» Task:
Check each line of the data, and copy those where "LIST" appears.

━━ Records for this task

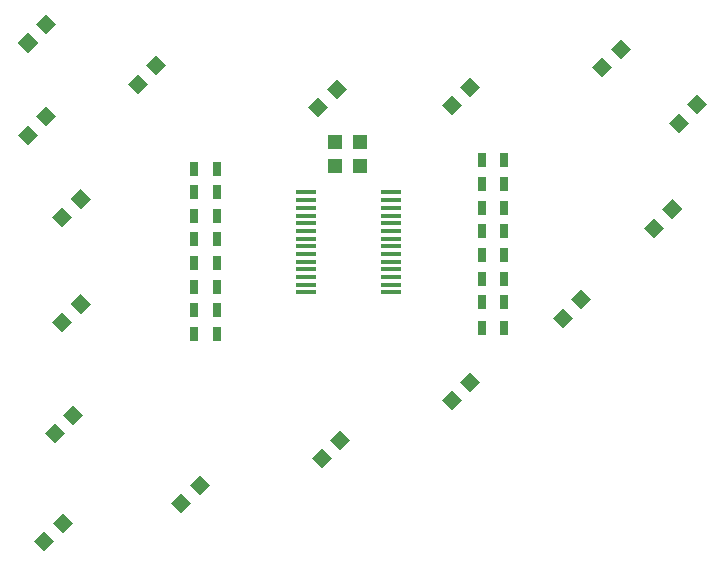
<source format=gtp>
G04 #@! TF.FileFunction,Paste,Top*
%FSLAX46Y46*%
G04 Gerber Fmt 4.6, Leading zero omitted, Abs format (unit mm)*
G04 Created by KiCad (PCBNEW 4.0.7-e2-6376~61~ubuntu18.04.1) date Wed May 30 21:50:51 2018*
%MOMM*%
%LPD*%
G01*
G04 APERTURE LIST*
%ADD10C,0.100000*%
%ADD11R,1.750000X0.450000*%
%ADD12R,1.200000X1.200000*%
%ADD13R,0.700000X1.300000*%
G04 APERTURE END LIST*
D10*
G36*
X131727817Y-118473655D02*
X132576345Y-119322183D01*
X131727817Y-120170711D01*
X130879289Y-119322183D01*
X131727817Y-118473655D01*
X131727817Y-118473655D01*
G37*
G36*
X130172183Y-120029289D02*
X131020711Y-120877817D01*
X130172183Y-121726345D01*
X129323655Y-120877817D01*
X130172183Y-120029289D01*
X130172183Y-120029289D01*
G37*
G36*
X142727817Y-113573655D02*
X143576345Y-114422183D01*
X142727817Y-115270711D01*
X141879289Y-114422183D01*
X142727817Y-113573655D01*
X142727817Y-113573655D01*
G37*
G36*
X141172183Y-115129289D02*
X142020711Y-115977817D01*
X141172183Y-116826345D01*
X140323655Y-115977817D01*
X141172183Y-115129289D01*
X141172183Y-115129289D01*
G37*
G36*
X152127817Y-106573655D02*
X152976345Y-107422183D01*
X152127817Y-108270711D01*
X151279289Y-107422183D01*
X152127817Y-106573655D01*
X152127817Y-106573655D01*
G37*
G36*
X150572183Y-108129289D02*
X151420711Y-108977817D01*
X150572183Y-109826345D01*
X149723655Y-108977817D01*
X150572183Y-108129289D01*
X150572183Y-108129289D01*
G37*
G36*
X159850000Y-98951472D02*
X160698528Y-99800000D01*
X159850000Y-100648528D01*
X159001472Y-99800000D01*
X159850000Y-98951472D01*
X159850000Y-98951472D01*
G37*
G36*
X158294366Y-100507106D02*
X159142894Y-101355634D01*
X158294366Y-102204162D01*
X157445838Y-101355634D01*
X158294366Y-100507106D01*
X158294366Y-100507106D01*
G37*
G36*
X161927817Y-90073655D02*
X162776345Y-90922183D01*
X161927817Y-91770711D01*
X161079289Y-90922183D01*
X161927817Y-90073655D01*
X161927817Y-90073655D01*
G37*
G36*
X160372183Y-91629289D02*
X161220711Y-92477817D01*
X160372183Y-93326345D01*
X159523655Y-92477817D01*
X160372183Y-91629289D01*
X160372183Y-91629289D01*
G37*
G36*
X155450000Y-85351472D02*
X156298528Y-86200000D01*
X155450000Y-87048528D01*
X154601472Y-86200000D01*
X155450000Y-85351472D01*
X155450000Y-85351472D01*
G37*
G36*
X153894366Y-86907106D02*
X154742894Y-87755634D01*
X153894366Y-88604162D01*
X153045838Y-87755634D01*
X153894366Y-86907106D01*
X153894366Y-86907106D01*
G37*
G36*
X142727817Y-88573655D02*
X143576345Y-89422183D01*
X142727817Y-90270711D01*
X141879289Y-89422183D01*
X142727817Y-88573655D01*
X142727817Y-88573655D01*
G37*
G36*
X141172183Y-90129289D02*
X142020711Y-90977817D01*
X141172183Y-91826345D01*
X140323655Y-90977817D01*
X141172183Y-90129289D01*
X141172183Y-90129289D01*
G37*
G36*
X131427817Y-88773655D02*
X132276345Y-89622183D01*
X131427817Y-90470711D01*
X130579289Y-89622183D01*
X131427817Y-88773655D01*
X131427817Y-88773655D01*
G37*
G36*
X129872183Y-90329289D02*
X130720711Y-91177817D01*
X129872183Y-92026345D01*
X129023655Y-91177817D01*
X129872183Y-90329289D01*
X129872183Y-90329289D01*
G37*
G36*
X116127817Y-86773655D02*
X116976345Y-87622183D01*
X116127817Y-88470711D01*
X115279289Y-87622183D01*
X116127817Y-86773655D01*
X116127817Y-86773655D01*
G37*
G36*
X114572183Y-88329289D02*
X115420711Y-89177817D01*
X114572183Y-90026345D01*
X113723655Y-89177817D01*
X114572183Y-88329289D01*
X114572183Y-88329289D01*
G37*
G36*
X106827817Y-83273655D02*
X107676345Y-84122183D01*
X106827817Y-84970711D01*
X105979289Y-84122183D01*
X106827817Y-83273655D01*
X106827817Y-83273655D01*
G37*
G36*
X105272183Y-84829289D02*
X106120711Y-85677817D01*
X105272183Y-86526345D01*
X104423655Y-85677817D01*
X105272183Y-84829289D01*
X105272183Y-84829289D01*
G37*
G36*
X106827817Y-91073655D02*
X107676345Y-91922183D01*
X106827817Y-92770711D01*
X105979289Y-91922183D01*
X106827817Y-91073655D01*
X106827817Y-91073655D01*
G37*
G36*
X105272183Y-92629289D02*
X106120711Y-93477817D01*
X105272183Y-94326345D01*
X104423655Y-93477817D01*
X105272183Y-92629289D01*
X105272183Y-92629289D01*
G37*
G36*
X109727817Y-98073655D02*
X110576345Y-98922183D01*
X109727817Y-99770711D01*
X108879289Y-98922183D01*
X109727817Y-98073655D01*
X109727817Y-98073655D01*
G37*
G36*
X108172183Y-99629289D02*
X109020711Y-100477817D01*
X108172183Y-101326345D01*
X107323655Y-100477817D01*
X108172183Y-99629289D01*
X108172183Y-99629289D01*
G37*
G36*
X109727817Y-106973655D02*
X110576345Y-107822183D01*
X109727817Y-108670711D01*
X108879289Y-107822183D01*
X109727817Y-106973655D01*
X109727817Y-106973655D01*
G37*
G36*
X108172183Y-108529289D02*
X109020711Y-109377817D01*
X108172183Y-110226345D01*
X107323655Y-109377817D01*
X108172183Y-108529289D01*
X108172183Y-108529289D01*
G37*
G36*
X109127817Y-116373655D02*
X109976345Y-117222183D01*
X109127817Y-118070711D01*
X108279289Y-117222183D01*
X109127817Y-116373655D01*
X109127817Y-116373655D01*
G37*
G36*
X107572183Y-117929289D02*
X108420711Y-118777817D01*
X107572183Y-119626345D01*
X106723655Y-118777817D01*
X107572183Y-117929289D01*
X107572183Y-117929289D01*
G37*
G36*
X108227817Y-125473655D02*
X109076345Y-126322183D01*
X108227817Y-127170711D01*
X107379289Y-126322183D01*
X108227817Y-125473655D01*
X108227817Y-125473655D01*
G37*
G36*
X106672183Y-127029289D02*
X107520711Y-127877817D01*
X106672183Y-128726345D01*
X105823655Y-127877817D01*
X106672183Y-127029289D01*
X106672183Y-127029289D01*
G37*
G36*
X119805634Y-122295838D02*
X120654162Y-123144366D01*
X119805634Y-123992894D01*
X118957106Y-123144366D01*
X119805634Y-122295838D01*
X119805634Y-122295838D01*
G37*
G36*
X118250000Y-123851472D02*
X119098528Y-124700000D01*
X118250000Y-125548528D01*
X117401472Y-124700000D01*
X118250000Y-123851472D01*
X118250000Y-123851472D01*
G37*
D11*
X136050000Y-106825000D03*
X136050000Y-106175000D03*
X136050000Y-105525000D03*
X136050000Y-104875000D03*
X136050000Y-104225000D03*
X136050000Y-103575000D03*
X136050000Y-102925000D03*
X136050000Y-102275000D03*
X136050000Y-101625000D03*
X136050000Y-100975000D03*
X136050000Y-100325000D03*
X136050000Y-99675000D03*
X136050000Y-99025000D03*
X136050000Y-98375000D03*
X128850000Y-98375000D03*
X128850000Y-99025000D03*
X128850000Y-99675000D03*
X128850000Y-100325000D03*
X128850000Y-100975000D03*
X128850000Y-101625000D03*
X128850000Y-102275000D03*
X128850000Y-102925000D03*
X128850000Y-103575000D03*
X128850000Y-104225000D03*
X128850000Y-104875000D03*
X128850000Y-105525000D03*
X128850000Y-106175000D03*
X128850000Y-106825000D03*
D12*
X133381650Y-96098721D03*
X131281650Y-96098721D03*
X133381647Y-94098724D03*
X131281647Y-94098724D03*
D13*
X121272320Y-110351244D03*
X119372320Y-110351244D03*
X121272321Y-108351242D03*
X119372321Y-108351242D03*
X121272319Y-106351242D03*
X119372319Y-106351242D03*
X121272320Y-104351244D03*
X119372320Y-104351244D03*
X121272320Y-102351244D03*
X119372320Y-102351244D03*
X121272320Y-100351244D03*
X119372320Y-100351244D03*
X121272319Y-98351245D03*
X119372319Y-98351245D03*
X121272320Y-96419593D03*
X119372320Y-96419593D03*
X143700763Y-95661338D03*
X145600763Y-95661338D03*
X143700765Y-97661336D03*
X145600765Y-97661336D03*
X143700768Y-99661336D03*
X145600768Y-99661336D03*
X143700763Y-101661340D03*
X145600763Y-101661340D03*
X143700766Y-103661336D03*
X145600766Y-103661336D03*
X143700765Y-105661340D03*
X145600765Y-105661340D03*
X143700764Y-107661343D03*
X145600764Y-107661343D03*
X143700761Y-109838681D03*
X145600761Y-109838681D03*
M02*

</source>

━━━━

» Response to this exercise:
G04 APERTURE LIST*
G04 APERTURE END LIST*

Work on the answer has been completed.